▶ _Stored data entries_
BEGIN
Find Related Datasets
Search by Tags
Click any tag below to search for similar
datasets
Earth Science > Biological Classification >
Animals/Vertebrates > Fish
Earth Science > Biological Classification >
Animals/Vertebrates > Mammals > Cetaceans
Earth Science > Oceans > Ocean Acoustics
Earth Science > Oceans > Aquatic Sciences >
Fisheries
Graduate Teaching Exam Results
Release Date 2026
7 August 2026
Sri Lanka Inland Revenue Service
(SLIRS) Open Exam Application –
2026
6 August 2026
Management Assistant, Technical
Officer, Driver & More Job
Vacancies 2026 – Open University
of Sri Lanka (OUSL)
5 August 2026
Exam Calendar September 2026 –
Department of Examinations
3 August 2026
END
▶ _WHAT IS NEEDED_
Nothing from before the line containing "Earth Science > Oceans > Aquatic Sciences >" should appear; copy that line and each one after it through the last line of the entries, exactly.

▶ _RESULT OF THE TASK_
Earth Science > Oceans > Aquatic Sciences >
Fisheries
Graduate Teaching Exam Results
Release Date 2026
7 August 2026
Sri Lanka Inland Revenue Service
(SLIRS) Open Exam Application –
2026
6 August 2026
Management Assistant, Technical
Officer, Driver & More Job
Vacancies 2026 – Open University
of Sri Lanka (OUSL)
5 August 2026
Exam Calendar September 2026 –
Department of Examinations
3 August 2026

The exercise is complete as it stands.